O resto do sábado foi uma performance de normalidade.
O churrasco da tarde começou sob o sol forte, cheio de amigos e o barulho de risadas, mas para Laura, tudo parecia distorcido. Ela se movia em uma névoa, sorrindo e oferecendo salada, enquanto o eco do beijo de Bruno e o pânico da sua chegada mais cedo ainda vibravam em seus ossos.
Lucas agia como o anfitrião perfeito. Mas a desconfiança que ele demonstrara mais cedo havia se transformado em uma vigilância sutil.
Ele não a deixava sozinha. Se Laura ia para a churrasqueira, ele estava lá, virando a picanha. Se ela se sentava para beber água, Lucas estava sentado ao seu lado, o braço casualmente jogado nas costas de sua cadeira.

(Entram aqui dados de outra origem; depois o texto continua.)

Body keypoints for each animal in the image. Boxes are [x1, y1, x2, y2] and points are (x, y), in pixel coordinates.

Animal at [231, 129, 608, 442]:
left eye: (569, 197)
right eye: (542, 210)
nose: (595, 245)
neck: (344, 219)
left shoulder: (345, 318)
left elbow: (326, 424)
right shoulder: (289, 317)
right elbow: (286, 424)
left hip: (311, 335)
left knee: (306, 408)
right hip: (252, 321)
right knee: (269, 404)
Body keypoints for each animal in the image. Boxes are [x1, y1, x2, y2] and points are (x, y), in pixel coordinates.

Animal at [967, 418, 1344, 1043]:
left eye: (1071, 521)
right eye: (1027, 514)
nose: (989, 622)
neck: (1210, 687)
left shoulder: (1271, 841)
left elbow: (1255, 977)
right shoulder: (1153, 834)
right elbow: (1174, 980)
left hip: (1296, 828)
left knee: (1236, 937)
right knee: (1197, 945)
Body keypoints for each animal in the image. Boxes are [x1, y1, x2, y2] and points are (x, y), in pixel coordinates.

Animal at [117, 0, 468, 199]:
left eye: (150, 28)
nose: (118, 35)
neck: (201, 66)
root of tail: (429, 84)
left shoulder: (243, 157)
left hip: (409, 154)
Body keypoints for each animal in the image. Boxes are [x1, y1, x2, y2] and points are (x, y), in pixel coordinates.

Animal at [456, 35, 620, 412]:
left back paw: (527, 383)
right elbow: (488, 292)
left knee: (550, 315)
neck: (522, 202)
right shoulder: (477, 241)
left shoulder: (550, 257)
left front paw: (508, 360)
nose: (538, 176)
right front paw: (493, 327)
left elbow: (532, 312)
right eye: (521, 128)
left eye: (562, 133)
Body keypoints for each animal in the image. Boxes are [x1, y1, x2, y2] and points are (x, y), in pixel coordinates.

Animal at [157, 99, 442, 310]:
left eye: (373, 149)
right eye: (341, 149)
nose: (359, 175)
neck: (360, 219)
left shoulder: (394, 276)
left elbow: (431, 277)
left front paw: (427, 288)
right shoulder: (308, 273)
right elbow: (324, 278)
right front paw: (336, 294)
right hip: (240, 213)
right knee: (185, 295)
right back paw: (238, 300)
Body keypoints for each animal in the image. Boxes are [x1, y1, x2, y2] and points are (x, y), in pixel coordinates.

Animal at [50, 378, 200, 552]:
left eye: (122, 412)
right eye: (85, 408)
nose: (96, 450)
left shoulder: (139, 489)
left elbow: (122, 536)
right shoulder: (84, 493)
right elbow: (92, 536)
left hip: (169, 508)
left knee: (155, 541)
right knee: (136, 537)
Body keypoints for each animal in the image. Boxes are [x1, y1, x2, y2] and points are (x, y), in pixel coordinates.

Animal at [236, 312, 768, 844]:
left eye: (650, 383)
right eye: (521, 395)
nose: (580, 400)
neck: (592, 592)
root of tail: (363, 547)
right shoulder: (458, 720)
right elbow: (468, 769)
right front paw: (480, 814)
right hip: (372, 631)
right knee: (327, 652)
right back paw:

E, o mais importante, ele mantinha Bruno perto de si.
"Bruno, pega essa faca pra mim!", "Bruno, me ajuda com a cerveja!", "Vem cá, cara, me conta a novidade do seu trabalho!".
Lucas usava a amizade como uma algema invisível.
O único alívio de Laura era que Bruno parecia aceitar o jogo. Ele também estava na sua melhor performance de "melhor amigo". Os olhares íntimos eram poucos, mas quando aconteciam, eram carregados de uma promessa perigosa: não acabou.
A noite caiu, e com ela, o frio. Os amigos estavam indo embora. Restavam apenas eles e a bagunça do jardim.
Lucas estava juntando as cadeiras da área externa e Laura recolhia os copos sujos. Bruno estava na sala, procurando o carregador do celular.
"Amor, vou no banheiro", disse Lucas, entrando apressadamente. "Só um minuto."
Era a primeira vez que Laura e Bruno estavam desimpedidos por um tempo desde o meio-dia. O ar na sala se tornou instantaneamente eletrizante.
Laura entrou na sala, fingindo procurar um copo, mas seus olhos estavam fixos na porta do banheiro.
Bruno estava de pé, encostado na estante, o celular na mão. Ele nem olhou para o aparelho. Seus olhos se cravaram nos dela, e o sorriso sumiu. O desejo que ele sentia era palpável, quase como um calor físico no cômodo frio.
"Eu preciso de você", ele sussurrou, a voz tensa, um reconhecimento nu de sua necessidade.
Laura deu um passo em direção a ele. Ela queria se sentir suada de novo, queria a pressa, o risco. A normalidade de Lucas era sufocante.
"Eu também", ela murmurou, a voz quase inaudível, dando mais um passo.
Bruno largou o celular. A mão dele se estendeu, hesitante, mas intencional, em direção à cintura dela. Ele estava prestes a tocá-la, a puxá-la para si, talvez levá-la para o corredor escuro...
Naquele exato momento, a porta do banheiro se abriu.
"Bruno! Cara, você viu minhas chaves de casa? Não estou achando na minha jaqueta!" Lucas perguntou, a voz alta e normal.
O braço de Bruno congelou a centímetros de Laura. Ele olhou para Lucas, depois para Laura.
O momento íntimo, o toque, a escalada de tensão, tudo desmoronou em um milissegundo de pânico.
Bruno piscou, e a máscara de "melhor amigo" voltou. Ele se afastou de Laura com um passo rápido, virando-se para o marido.
"Chaves? Não, Lu, não mexi. Deve estar no casaco que você deixou na cozinha!"
Lucas mal olhou para Bruno enquanto ia em direção à cozinha.
Laura estava parada ali, as mãos cerradas, o coração em frangalhos. Lucas havia entrado exatamente na hora, impedindo o toque que teria levado a tudo de novo. Era como se, mesmo sem saber, ele tivesse sentido o perigo.
Ela olhou para Bruno. Os olhos dele eram um misto de frustração e um desejo ainda mais profundo. Ele havia sido frustrado, mas o jogo de Lucas apenas o deixava mais determinado.
Ela se sentiu aliviada pela segurança de Lucas, mas estava com raiva. Raiva por ter sido salva, raiva por ter sido interrompida, e raiva de si mesma.